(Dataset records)
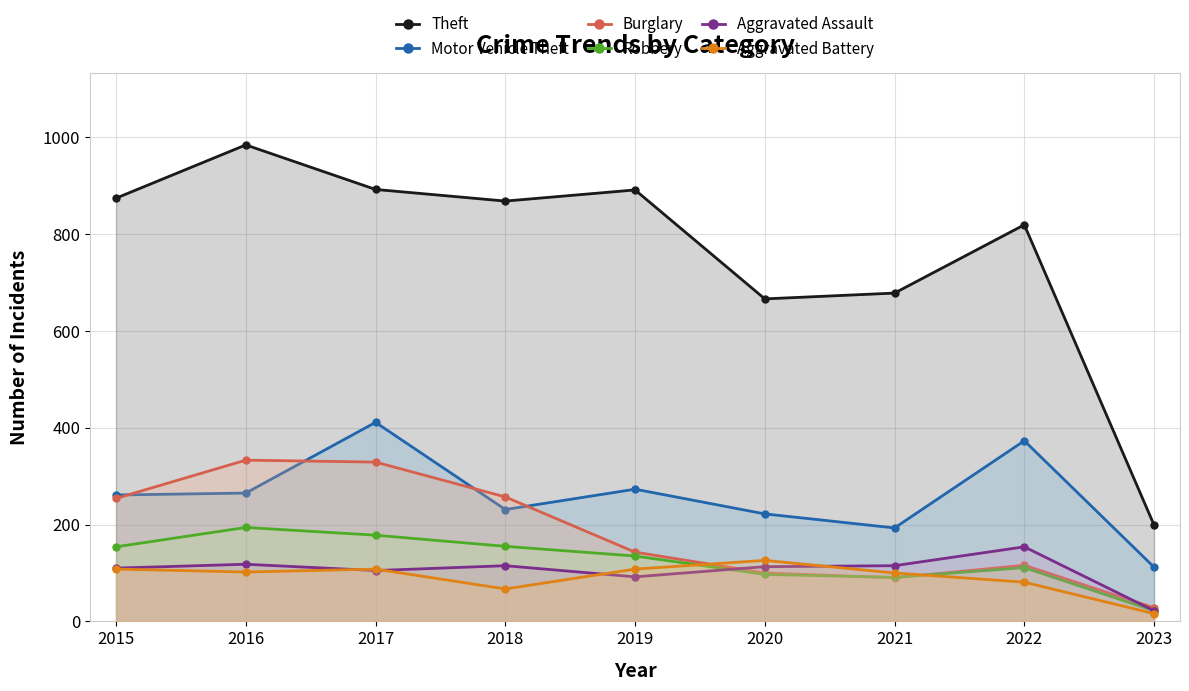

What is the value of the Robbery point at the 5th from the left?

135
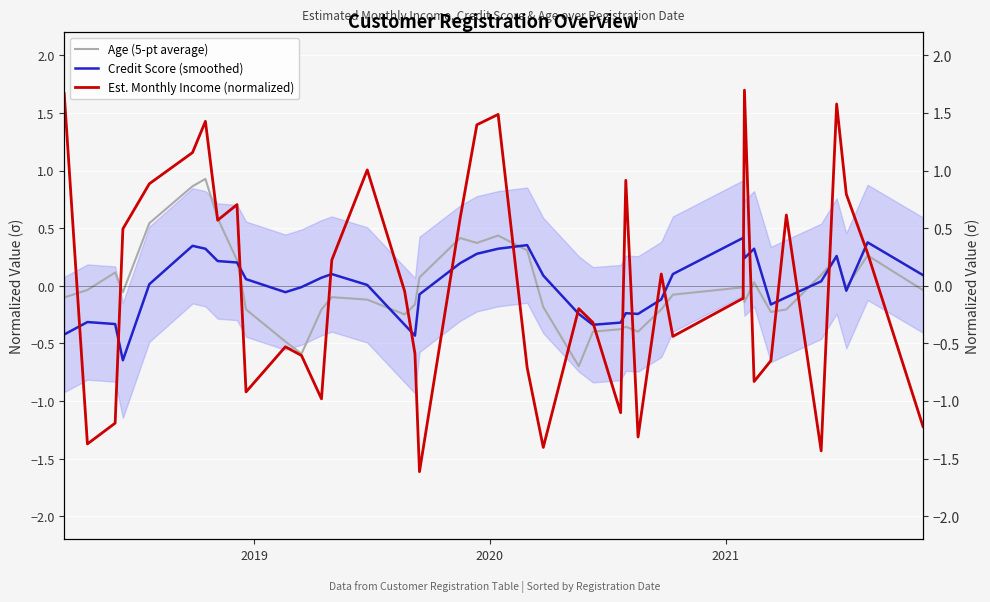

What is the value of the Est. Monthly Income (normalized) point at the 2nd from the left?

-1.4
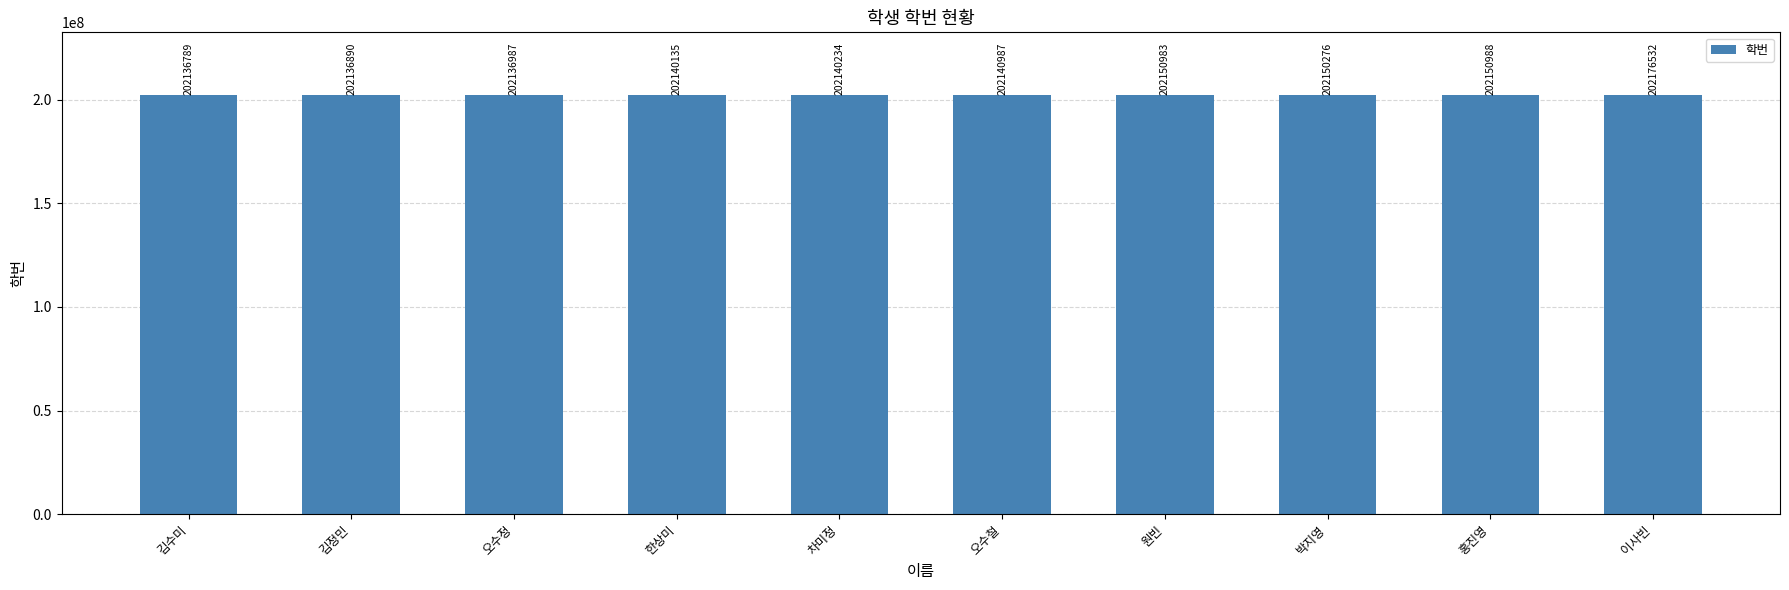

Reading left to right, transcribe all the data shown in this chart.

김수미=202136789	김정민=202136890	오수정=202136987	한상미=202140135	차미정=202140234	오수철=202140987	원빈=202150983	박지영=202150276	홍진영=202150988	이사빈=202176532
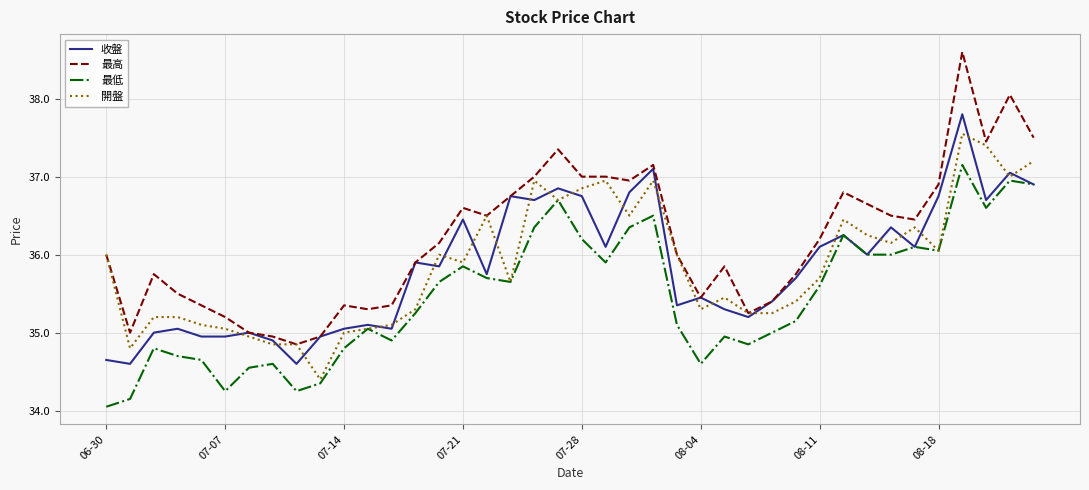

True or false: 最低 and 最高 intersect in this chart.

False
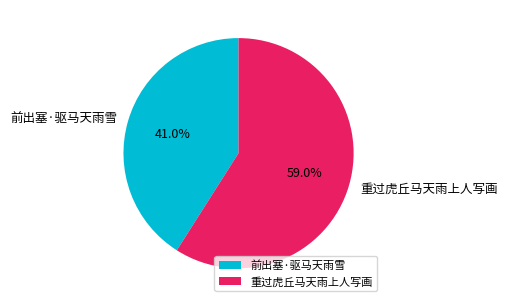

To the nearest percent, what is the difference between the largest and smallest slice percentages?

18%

DESCRIPTION OF THE TASK:
Rewrite the data above with "point" swapped for "marker" everywhere and nothing else changed, leaving out the pictures.

TASK OUTPUT:
What is the value of the Robbery marker at the 5th from the left?

135

What is the value of the Est. Monthly Income (normalized) marker at the 2nd from the left?

-1.4

Reading left to right, transcribe all the data shown in this chart.

김수미=202136789	김정민=202136890	오수정=202136987	한상미=202140135	차미정=202140234	오수철=202140987	원빈=202150983	박지영=202150276	홍진영=202150988	이사빈=202176532

True or false: 最低 and 最高 intersect in this chart.

False

To the nearest percent, what is the difference between the largest and smallest slice percentages?

18%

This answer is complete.